4 of 67 comments (clear)

  1. No-information voters by Fwipp · · Score: 4, Insightful

    The researchers saw the most pronounced effects, as you'd expect, when their study included candidates that the subjects had no prior knowledge on. In their first study, they asked Californians about 2010 candidates for PM of Australia.

    In their followup, they again note that it's only really effective on people who don't know what's going on (and aren't likely voters anyway): "Divorcees, Republicans, and subjects who reported low familiarity with the candidates were among the easiest groups to influence, whereas participants who were better informed, married, or reported an annual household income between $40,000 and $50,000 were harder to sway.
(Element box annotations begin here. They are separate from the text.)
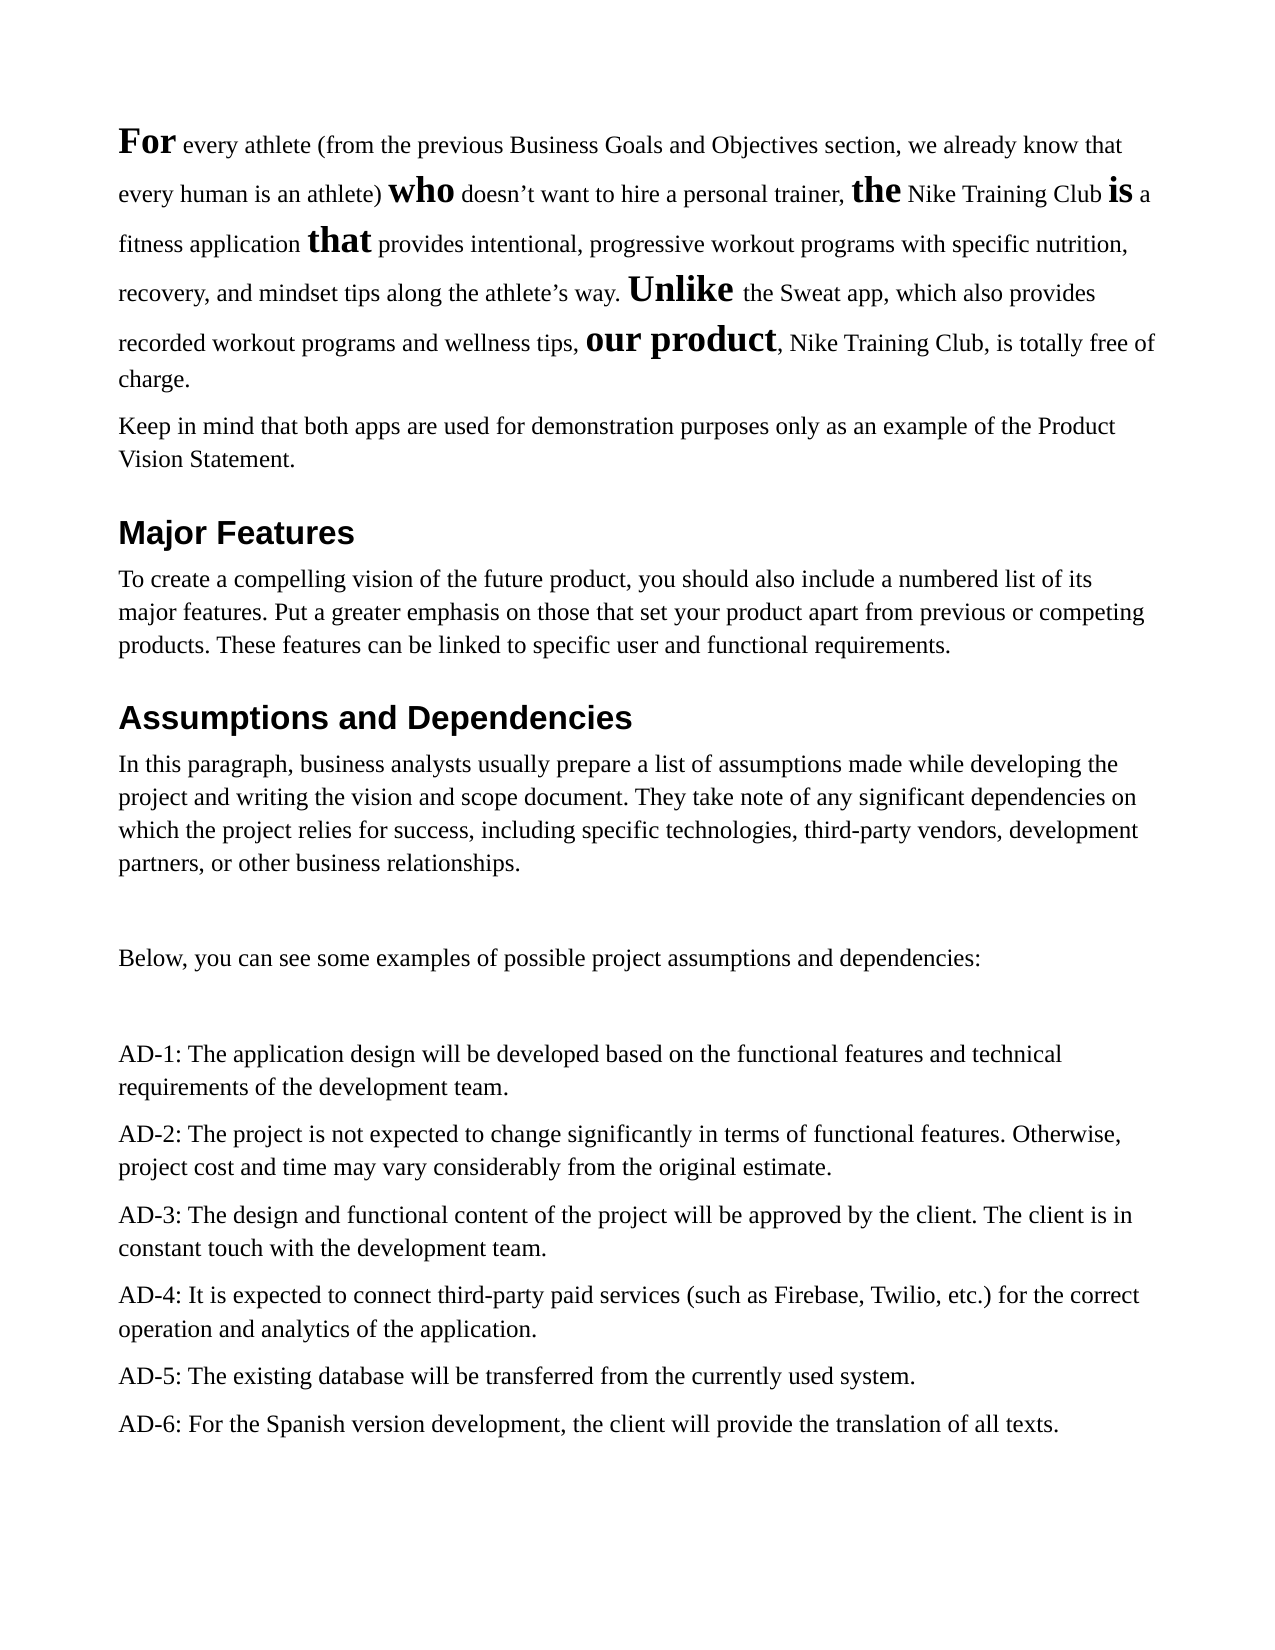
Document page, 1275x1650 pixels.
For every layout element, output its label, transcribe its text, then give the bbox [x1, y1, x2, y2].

text AD-4: It is expected to connect third-party paid services (such as Firebase, Twilio, etc.) for the correct operation and analytics of the application. [118, 1281, 1157, 1342]
text AD-1: The application design will be developed based on the functional features and technical requirements of the development team. [118, 1039, 1157, 1101]
subtitle Major Features [118, 513, 1157, 551]
text AD-3: The design and functional content of the project will be approved by the client. The client is in constant touch with the development team. [118, 1200, 1157, 1262]
text For every athlete (from the previous Business Goals and Objectives section, we already know that every human is an athlete) who doesn’t want to hire a personal trainer, the Nike Training Club is a fitness application that provides intentional, progressive workout programs with specific nutrition, recovery, and mindset tips along the athlete’s way. Unlike the Sweat app, which also provides recorded workout programs and wellness tips, our product, Nike Training Club, is totally free of charge. [118, 118, 1157, 393]
text In this paragraph, business analysts usually prepare a list of assumptions made while developing the project and writing the vision and scope document. They take note of any significant dependencies on which the project relies for success, including specific technologies, third-party vendors, development partners, or other business relationships. [118, 749, 1157, 877]
subtitle Assumptions and Dependencies [118, 698, 1157, 737]
text AD-5: The existing database will be transferred from the currently used system. [118, 1361, 1157, 1390]
text To create a compelling vision of the future product, you should also include a numbered list of its major features. Put a greater emphasis on those that set your product apart from previous or competing products. These features can be linked to specific user and functional requirements. [118, 564, 1157, 659]
text Below, you can see some examples of possible project assumptions and dependencies: [118, 943, 1157, 972]
text Keep in mind that both apps are used for demonstration purposes only as an example of the Product Vision Statement. [118, 411, 1157, 473]
text AD-2: The project is not expected to change significantly in terms of functional features. Otherwise, project cost and time may vary considerably from the original estimate. [118, 1119, 1157, 1181]
text AD-6: For the Spanish version development, the client will provide the translation of all texts. [118, 1409, 1157, 1438]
Moderate Republicans were the most susceptible of any group: The manipulated search results increased the number of undecided voters who said they would choose the favored candidate by 80%."

    When they tried a third study in India, about Indian elections, that impressive 80% figure dropped to only 12% (of undecided voters).
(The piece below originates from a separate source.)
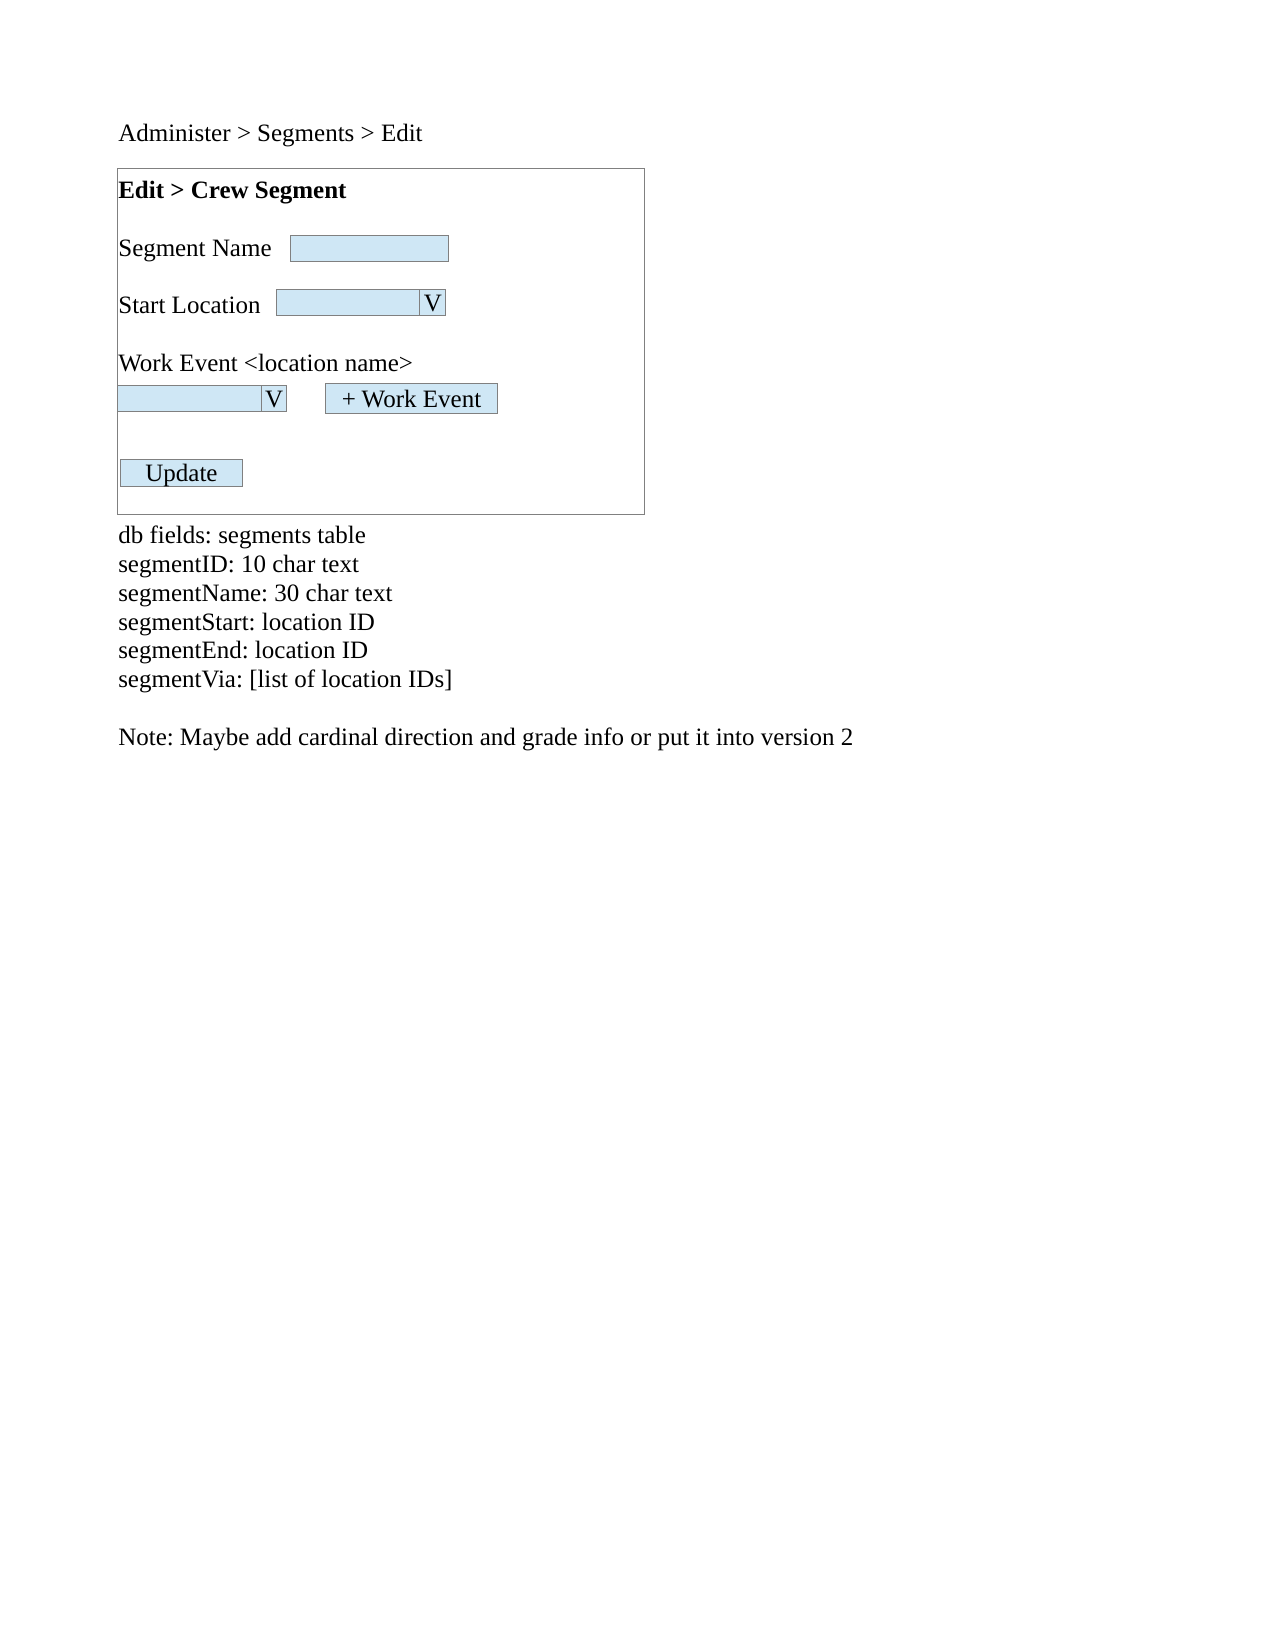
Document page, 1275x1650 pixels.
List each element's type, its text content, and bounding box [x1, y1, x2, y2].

    1. Re: No-information voters by Rockoon · · Score: 3, Informative

      If you ask people to choose among candidates they don't know, and then manipulate the information sources that are available to them, what in the world would make you think that their opinions should remain random?
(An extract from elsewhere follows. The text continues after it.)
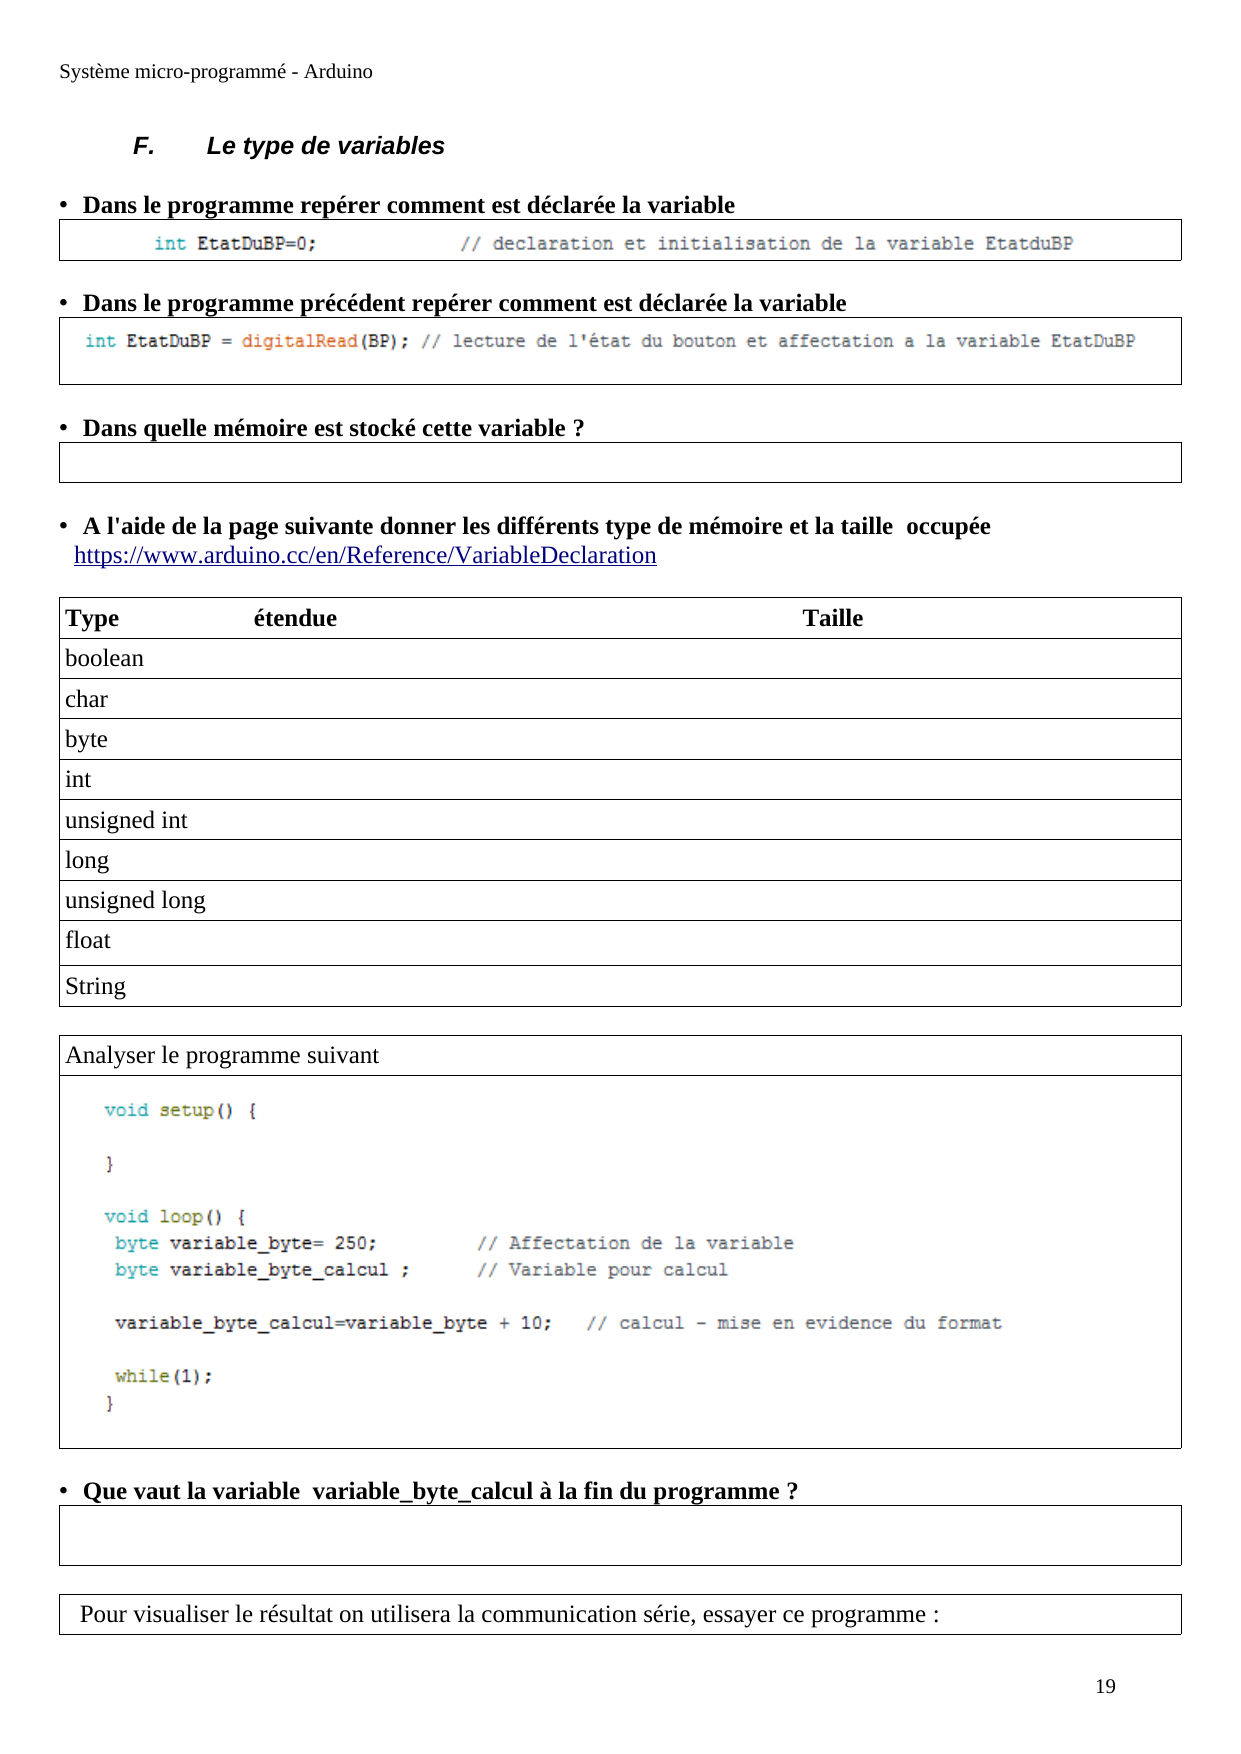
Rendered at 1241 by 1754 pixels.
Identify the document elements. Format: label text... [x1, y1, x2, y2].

      Clearly the world of Democrats, who apparently wouldnt change their opinion about candidates they were originally uninformed about, regardless of what information you then gave them.

      --
      "His name was James Damore."
  2. It is still better than the alternative by 140Mandak262Jamuna · · Score: 3, Insightful

    These low information voters usually stay out and do not vote at all. Or they vote based on inertia, "we always vote for DMK or BJP or CPI-M".If they take the trouble do a minimal google search before voting it is a step in the right direction. Do not make the perfect the enemy of the good. They may have a long way to go. But at least they have started the process.

    --
    sed -e 's/Chuck Norris/Rajnikant/g' joke > fact
    1. Re:It is still better than the alternative by 140Mandak262Jamuna · · Score: 3, Interesting

      The greatest enemy for democracy is not totalitarianism or communism or any thisism or thatism. It is apathy. The moment someone takes the trouble to look something up before voting it is good. Once they start some of them would eventually start using more reliable information. In that respect it is a good beginning. It is not perfect. It is barely better than random voting or inertia voting or not voting. But it is a good start, that is all I am saying.